Коля, к своему удивлению, ничего не чувствовал от того, что убил несколько человек - ни радости, ни сожаления, ни рас­каяния. Среди юнкеров тоже были значительные потери. Ране­ных переносили в столовую, убитых - в учебные кабинеты. Полковник Куропаткин, возглавивший оборону училища, пос­тоянно был среди юнкеров, подбадривая, вселяя уверенность. По рядам юнкеров пробежал слушок, что из Михайловского замка получено сообщение по телефону: к ним на помощь от­правили бронеавтомобиль. Настроение сразу повысилось, по­слышались шутки и даже смех - хотя, может, немного нервный.

Стрельба по наступающим красногвардейцам теперь стала для Коли привычным занятием. Прицелился, выстрелил, перезаря­дил. Снова прицелился, выстрелил, перезарядил. Он уже даже не считал, сколько человек упало после его выстрелов. Другое дело, все время надо было быть настороже, не пропустить момент, когда раскаленный ствол пулемета на броневике повернется в его сторону. Стрельба красногвардейцев была не столь эффективна и в основном направлена на защитников первого этажа, которые и несли основные потери. Когда очередная атака была отбита и стороны вступали в беспорядочную перестрелку, Коля, как правило, в ней не участвовал, считая это лишним расходом пат­ронов, количество которых катастрофически уменьшалось.

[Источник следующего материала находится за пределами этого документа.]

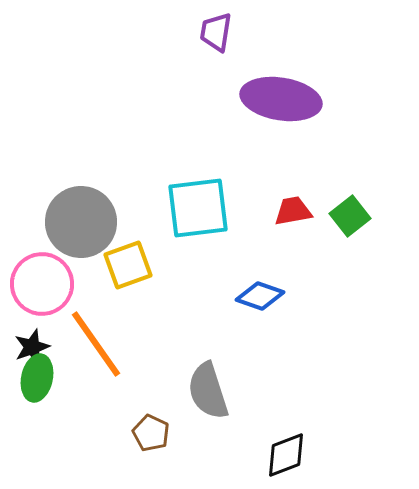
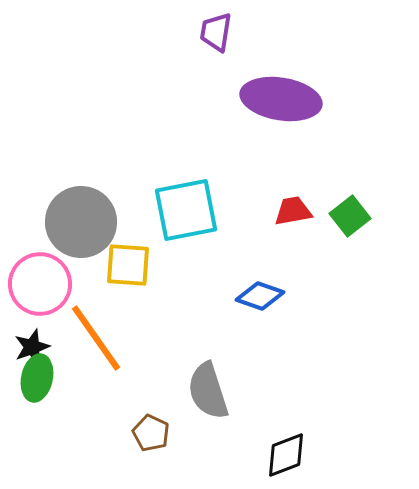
cyan square: moved 12 px left, 2 px down; rotated 4 degrees counterclockwise
yellow square: rotated 24 degrees clockwise
pink circle: moved 2 px left
orange line: moved 6 px up
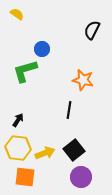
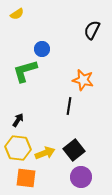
yellow semicircle: rotated 112 degrees clockwise
black line: moved 4 px up
orange square: moved 1 px right, 1 px down
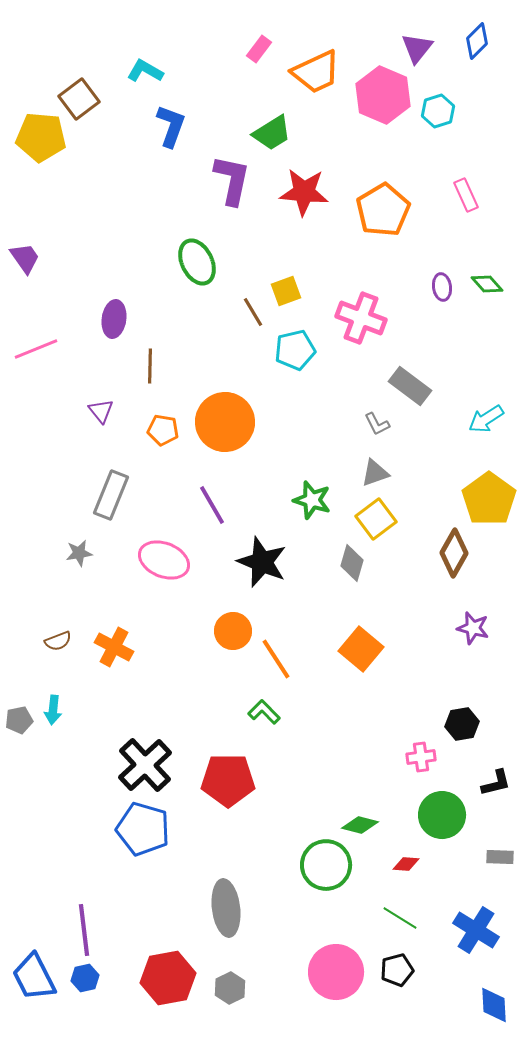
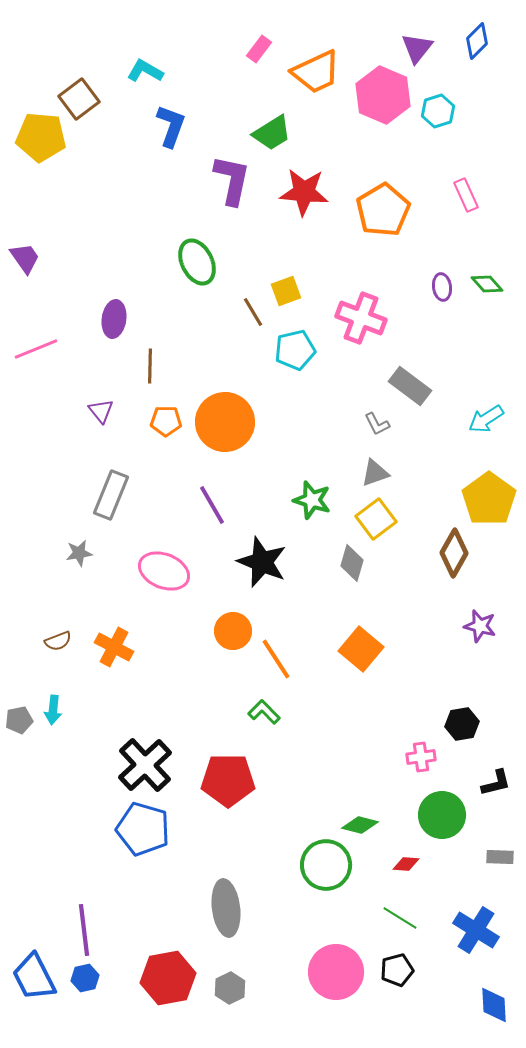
orange pentagon at (163, 430): moved 3 px right, 9 px up; rotated 8 degrees counterclockwise
pink ellipse at (164, 560): moved 11 px down
purple star at (473, 628): moved 7 px right, 2 px up
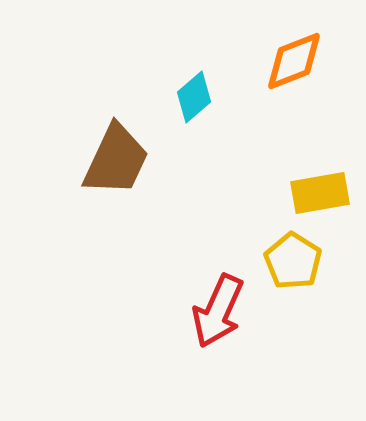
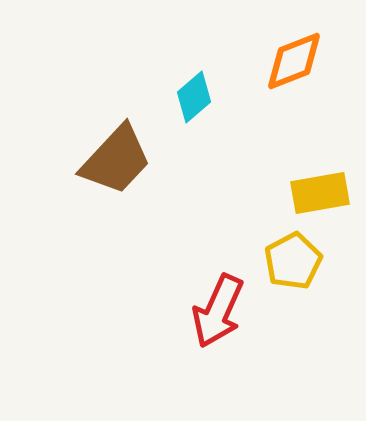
brown trapezoid: rotated 18 degrees clockwise
yellow pentagon: rotated 12 degrees clockwise
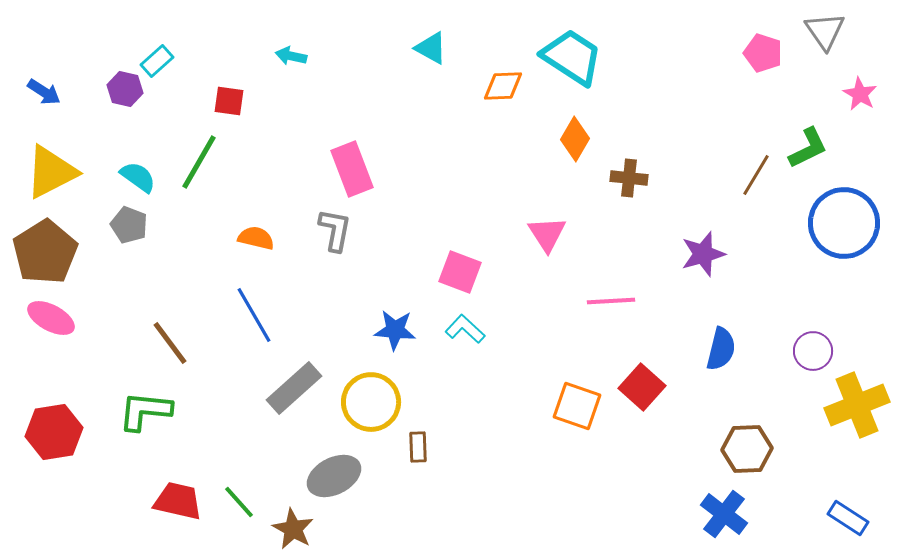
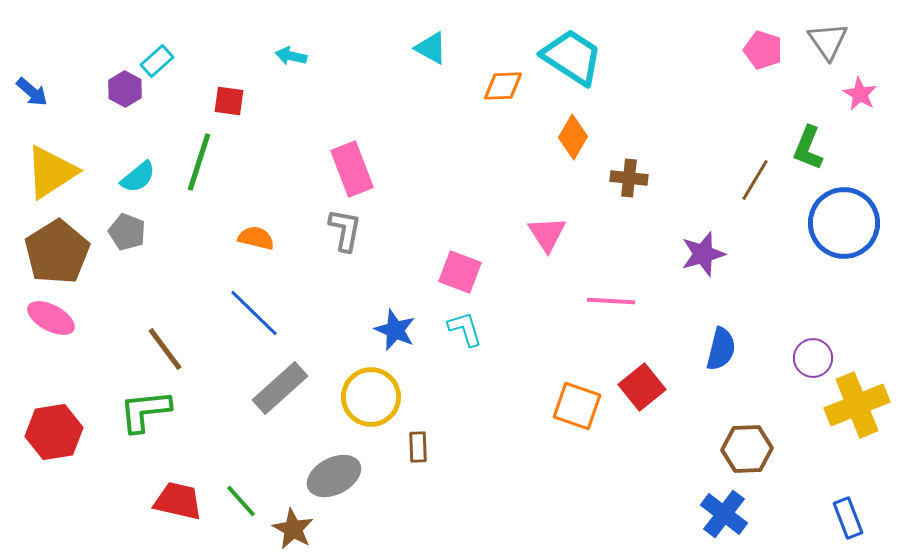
gray triangle at (825, 31): moved 3 px right, 10 px down
pink pentagon at (763, 53): moved 3 px up
purple hexagon at (125, 89): rotated 16 degrees clockwise
blue arrow at (44, 92): moved 12 px left; rotated 8 degrees clockwise
orange diamond at (575, 139): moved 2 px left, 2 px up
green L-shape at (808, 148): rotated 138 degrees clockwise
green line at (199, 162): rotated 12 degrees counterclockwise
yellow triangle at (51, 172): rotated 6 degrees counterclockwise
brown line at (756, 175): moved 1 px left, 5 px down
cyan semicircle at (138, 177): rotated 105 degrees clockwise
gray pentagon at (129, 225): moved 2 px left, 7 px down
gray L-shape at (335, 230): moved 10 px right
brown pentagon at (45, 252): moved 12 px right
pink line at (611, 301): rotated 6 degrees clockwise
blue line at (254, 315): moved 2 px up; rotated 16 degrees counterclockwise
cyan L-shape at (465, 329): rotated 30 degrees clockwise
blue star at (395, 330): rotated 18 degrees clockwise
brown line at (170, 343): moved 5 px left, 6 px down
purple circle at (813, 351): moved 7 px down
red square at (642, 387): rotated 9 degrees clockwise
gray rectangle at (294, 388): moved 14 px left
yellow circle at (371, 402): moved 5 px up
green L-shape at (145, 411): rotated 12 degrees counterclockwise
green line at (239, 502): moved 2 px right, 1 px up
blue rectangle at (848, 518): rotated 36 degrees clockwise
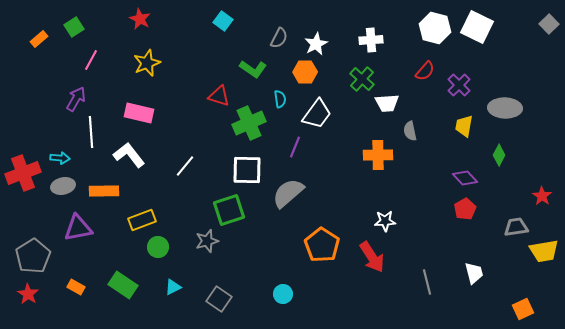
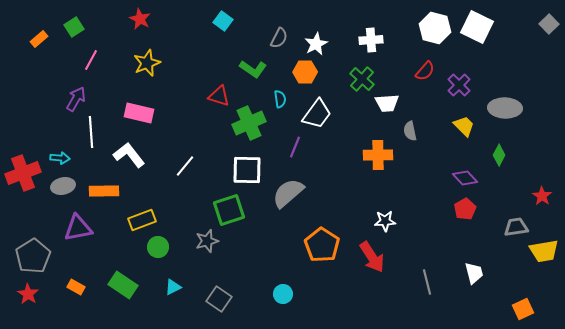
yellow trapezoid at (464, 126): rotated 125 degrees clockwise
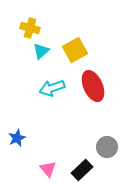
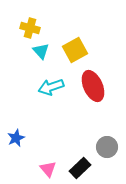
cyan triangle: rotated 30 degrees counterclockwise
cyan arrow: moved 1 px left, 1 px up
blue star: moved 1 px left
black rectangle: moved 2 px left, 2 px up
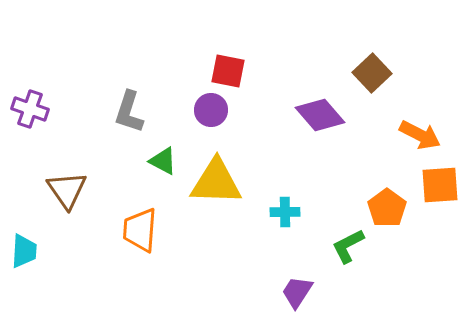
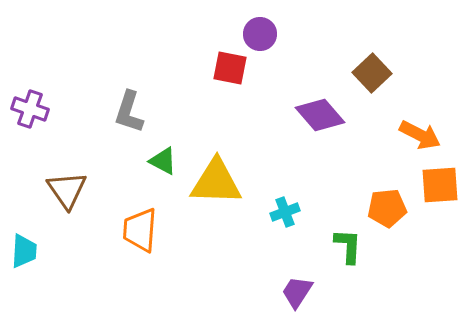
red square: moved 2 px right, 3 px up
purple circle: moved 49 px right, 76 px up
orange pentagon: rotated 30 degrees clockwise
cyan cross: rotated 20 degrees counterclockwise
green L-shape: rotated 120 degrees clockwise
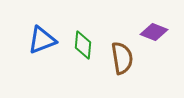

К двенадцати часам дня броневик для поддержки юнкеров не появился. Красногвардейцам подвезли два трехдюймовых орудия, которые установили на прямую наводку, и началось... Первые два снаряда с оглушительным грохотом взорвались на втором этаже, разрушив толстые стены, до этого дававшие ощу­щение безопасности, и количество потерь среди юнкеров резко возросло. Грохот взрывов, от которых болели перепонки, а на губах ощущался пресный привкус штукатурки, еще стоял в ушах У Коли, когда он, поддавшись чувству самосохранения, оказал­ся на лестнице. Орудия продолжали вести методичный обстрел верхних этажей училища. Раненых поспешно опускали в подвал.

Правда, там оказались тела первых из погибших юнкеров, и это вызвало приступ истерии, выразившейся криками и моль­бой о помощи. Грохот взрывов сюда едва проникал, лишь чув­ствовалось, как дрожат стены. Вдруг все стихло.

Послышалась команда: "Все, кто может стрелять, срочно на­верх!", и Коля оказался на первом этаже. Вместе с ним у окна встали четверо юнкеров. Во двор училища влилась новая толпа красногвардейцев, кто-то скомандовал: "Пли!", и смертоносный залп положил на землю первые ряды. Выстрелы следовали бес­прерывно и остановили нападающих всего в десятке метров от стен училища. Атакующие вновь откатились за ворота. Несколь­ко раненых на земле попробовали отползти к своим, но послы­шались одиночные выстрелы и они затихли.

Коля возмущенно выкрикнул:

- Господа, зачем же так? Это ведь раненые! Имейте состра­дание!

- А они будут иметь к нам сострадание, когда окажутся здесь? - хмуро бросил долговязый курсант, стоявший рядом с Колей у окна.

- Их здесь не будет! Мы этого не допустим! - твердо за­явил Коля.

Со стороны ворот показалась делегация из двух человек - матрос и молодой парень в кожаной куртке с красной повязкой на рукаве, державший белый флаг.

- Парламентеры! - прошелестело по рядам. - Идут дик­товать условия сдачи!

Прогремело несколько выстрелов, матрос упал. Кто-то за­кричал:

- Не стрелять! Это парламентеры!

Парень в кожаной куртке бросился назад и скрылся за во­ротами.

- Полковник Куропаткин убит, отсюда и беспорядки. Каж­дый делает, что хочет, - сказал юнкер справа.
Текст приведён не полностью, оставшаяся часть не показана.